Response Capabilities¶
Agents can implement response capabilities through the MessageThread
interface:
Formatted Responses¶
- Method:
SendChat(content, data)
- Purpose: Send formatted text responses with optional metadata
- Return: Message ID for tracking
Structured Data Responses¶
- Method:
SendData(data, content)
- Purpose: Send complex data objects with optional text content
- Return: Message ID for tracking
💬 Response Implementation
For detailed implementation of agent response capabilities, see:
🔗 Responding to UsersLearn how to implement manual response capabilities and control response timing.
Message Delivery¶
All agent-to-user messages are delivered through the user's established communication channel, maintaining consistency with the original connection method (WebSocket, REST, etc.).
Agent to Agent¶
Inter-agent communication enables complex workflows and specialized task handling through coordinated agent collaboration.
Message Handoff¶
Transfer conversations between agents for specialized handling:
Use Cases¶
- Specialized Expertise: Route to agents optimized for specific domains
- Improved User Experience: Direct users to most appropriate agent
- Modular Design: Maintain specialized, focused agents
- Resource Management: Optimize agent utilization
Handoff Implementation¶
[Capability("Hand over to a specialized agent")]

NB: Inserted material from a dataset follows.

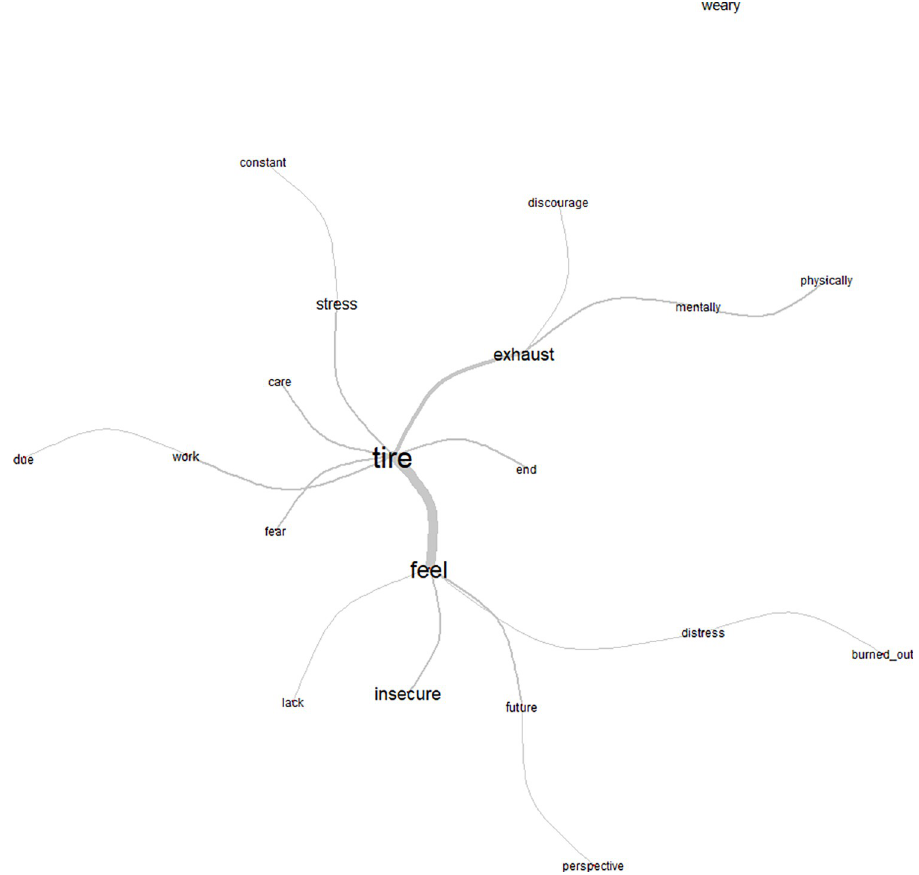
Fig 6. Similarity tree for Class 4: Fatigue and burnout in the pandemic. Source: COVIDPRO Project (2020). Rio de Janeiro–Brazil, 2020. (N = 554).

[Parameter("originalUserMessage", "The original user message")]
[Returns("Name of the bot that took over the conversation")]
public string HandoffToSpecializedBot(string originalUserMessage)
{
_messageThread.SendHandoff(typeof(SpecializedBot), originalUserMessage);
return typeof(SpecializedBot).Name;
}
🔄 Handoff Implementation
For detailed implementation of agent handoffs, see:
🔗 Agent HandoffsLearn how to implement conversation handoffs between specialized agents.
Message Forwarding¶
Enable complex multi-agent workflows through the ForwardMessage
mechanism:
Architecture Patterns¶
Router Bot Pattern: Central coordinator distributing tasks to specialized agents
- Router Bot analyzes queries and routes to appropriate agents
- Specialized agents handle domain-specific tasks
- Router Bot synthesizes responses from multiple agents
Communication Patterns¶
- Sequential Processing: Chain operations across multiple agents
- Parallel Processing: Broadcast queries to multiple agents simultaneously
- Conditional Routing: Smart routing based on message content
- Pipeline Processing: Multi-stage processing through agent chains
- Event-Driven Communication: Event-based agent coordination
Forwarding Implementation¶
[Capability("Ask from specialized bot")]
[Parameter("routerBotMessage", "Message crafted for the target bot")]
[Returns("Response from specialized bot")]
public async Task<string> AskFromSpecializedBot(string routerBotMessage)
{
return await _messageThread.ForwardMessage(typeof(SpecializedBot), routerBotMessage);
}
🔀 Forward Message Implementation
For detailed implementation of message forwarding, see:
🔗 Forward MessageLearn how to implement complex multi-agent workflows with message forwarding patterns.
Summary¶
This comprehensive communication framework enables building sophisticated multi-agent systems with clear separation of concerns, scalable architecture, and robust inter-agent collaboration capabilities. The platform supports multiple communication patterns from simple user-agent interactions to complex multi-agent workflows with events, interceptors, and custom response handling.